### [Task to carry out]
All of the data needs to be reproduced with no alterations.

### [Collected data]
━━━━

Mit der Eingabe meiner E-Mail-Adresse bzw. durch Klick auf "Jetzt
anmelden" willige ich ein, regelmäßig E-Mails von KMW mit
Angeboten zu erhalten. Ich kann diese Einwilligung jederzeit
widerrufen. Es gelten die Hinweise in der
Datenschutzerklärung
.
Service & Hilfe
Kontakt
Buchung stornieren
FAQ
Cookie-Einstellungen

━━━━

### [Expected output]
Mit der Eingabe meiner E-Mail-Adresse bzw. durch Klick auf "Jetzt
anmelden" willige ich ein, regelmäßig E-Mails von KMW mit
Angeboten zu erhalten. Ich kann diese Einwilligung jederzeit
widerrufen. Es gelten die Hinweise in der
Datenschutzerklärung
.
Service & Hilfe
Kontakt
Buchung stornieren
FAQ
Cookie-Einstellungen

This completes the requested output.